Friday, February 6, 2015

Indecision is the thief of time...

How many people have difficulties with the big decisions in life? I've been contemplating a relocation for many reasons: I miss my daughter and granddaughters; I'm just not that fond of winter any more; I'm feeling isolated; I'm terribly lonesome...

The positive energy in me wants to analyze all the little stuff into submission; but the negative side of me just wants to point out all the reasons why I shouldn't move.  The key words: wants and shouldn't.

I would have been married for 50 years this September. But, it lasted only 18 years and six months. I've actually been divorced longer than I've been married. That, in itself, makes me sad. My Mom and Dad, in spite of lots of ups an downs, were married for 63 years. I made a new start in life when I got married: built a house; grew lots of flowers; planted trees; had a huge garden; worked my butt off trying to please the man; never succeeded in that. After the divorce, I stuck around for a few years, putting up with the ex stealing my sheep, my sheep dog, and generally being a jerk. When I decided to sell my part of the farm he even refused to follow-through with the agreed upon settlement of the farm. He 'changed his mind' and it cost me an extra $1,500 to have the land re-surveyed.  My attorney at the time asked the right question: Do I want to pursue the 'right thing'  for $5,000 -$10,000, or do I want to get out of hell for a mere $1,500.  He agreed that I was being 'taken for another ride,' but I could take control and go.  So  I did.

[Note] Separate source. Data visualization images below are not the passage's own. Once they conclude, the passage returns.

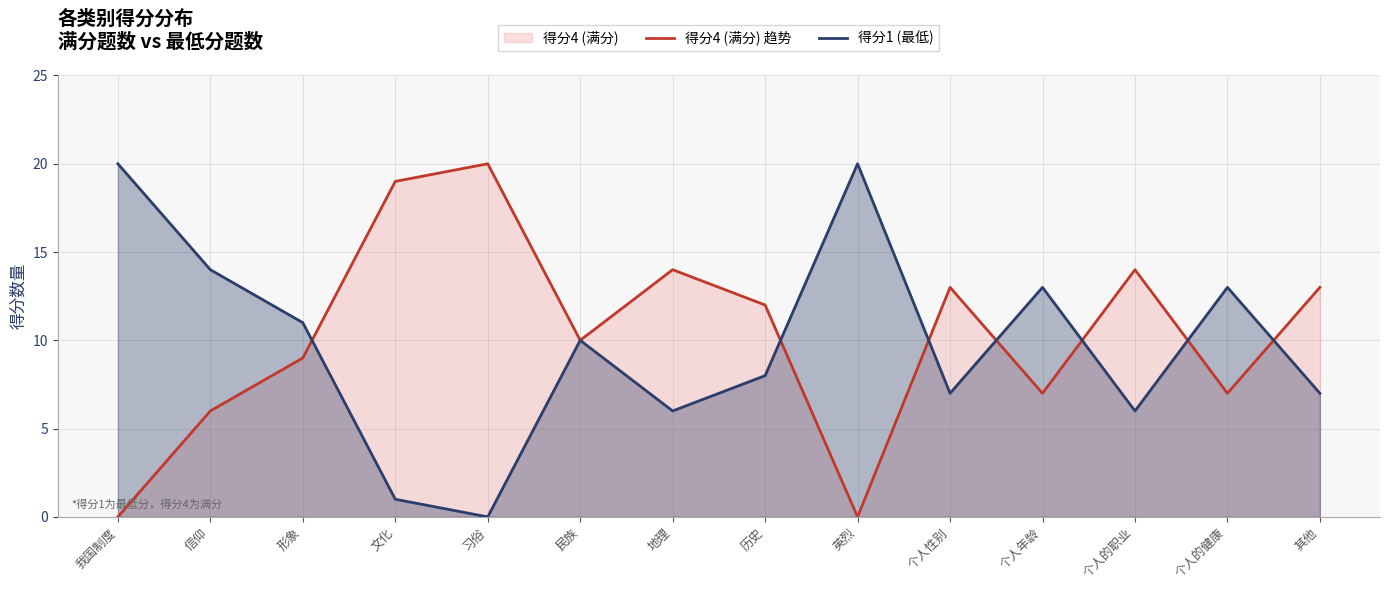

What is the difference between the maximum and minimum values in the 得分4 (满分) 趋势 series?

20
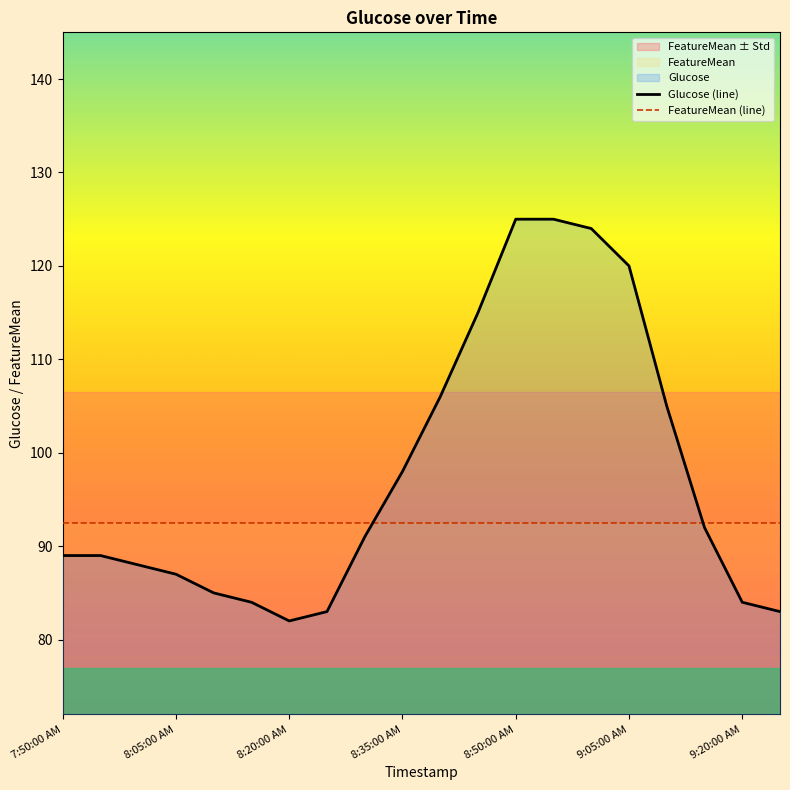

Does the chart display data point markers on the line(s)?

No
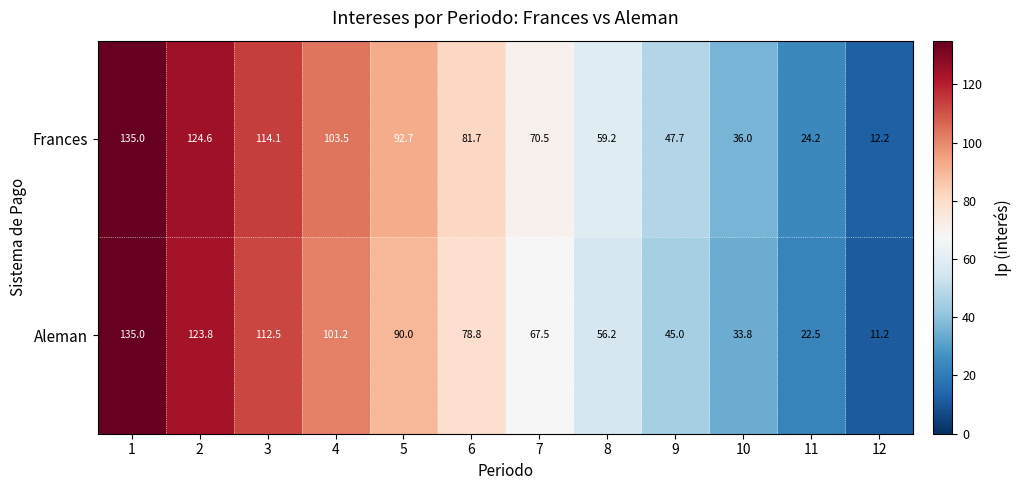

What is the approximate value of Frances at 5?

92.7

I made a second new start in life by moving to Idaho in 1991. It was a horribly difficult decision: I had to sell my flock of sheep, some of whom had names and were cherished pets; I had to sell my home/farm and pack up my stuff. For the first few months I didn't have a job; I was living on my money from the sale of the farm; I didn't have a place to call home; and wasn't sure I'd made the right decision.  In July of 1991, I went to work for the County. In September of that year, I bought the piece of which I'm still living on: wheat land with nothing but stubble on it.  In February of 1992 I had a well drilled: 12+ gallons a minute!  Then I bought a used [read dilapidated] Forest Service office trailer, which would be my temporary home; then I had a road excavated and gravelled; brought in the trailer and waited for the natural gas to be piped to the house and the electricity to be brought to the site.  In August of 1992, my daughter announced that she and her boy friend were going to move to Las Cruces, NM and get married in September. My father was helping me to get the trailer into a livable place and my daughter wanted me to make her wedding dress.  This was cause for anxiety and arguments:  I was anxiously sewing the dress; my father was telling me to quit wasting my time; and I thought my life had just been dumped into the big trash can of life.

Needless to say, the dress was made; Melody and Glenn made their move to Las Cruces; may parents and I went to the wedding in Las Cruces; and in October of 1992, I was still waiting for natural gas and electricity so I could move into my home. The water piping was done. Wow.  By the end of October, I had natural gas, electricity and a place to live. It was rough going for a while: I had a 1985 Ford Ranger truck, 2-wheel drive, that didn't always make it up the driveway in the snow. My job at the County improved; I was lonesome as hell but I had my dog and he would console me when I cried.

Now, here is 2015 and I'm in a quandary about what to do, again. My family is far-flung: some in Illinois; some in North Carolina. The weather is better, usually, in NC, but the part of the family that I'd like to be closer to is in Illinois: otherwise known as tornado alley. But the bigger issue that bedevils me is: do I really want to start over again?  I've planted trees here since 1992, and most of them are now well over 20 feet tall; I got out of the used Forest Service office trailer in 2003, and have a nice home on a crawlspace with hardwood floors; I have a garage, with an attached studio which I have yet to use because it's stuffed full of 'stuff' that is too painful to go through and eliminate most of it while keeping the important stuff.

This indecision is taking a toll on me: I don't think I have it in me to start over, and yet I signed-up for a dating website, but now I'm even sorry I did that. After all, several months ago I sent a man packing because he was a couch potato/slug/leech who wasn't contributing to the expenses and we were both unhappy. Do I want to go through that again too?

Indecision is the thief of time, and energy, and happiness. It's a good thing I have a dog who knows how to console me!  How do other people deal with this sort of stuff? Better than me? I can only hope.

I need to go make another quilt to feel productive.  Count your blessings. She who hesitates is lost and a long way from the next exit.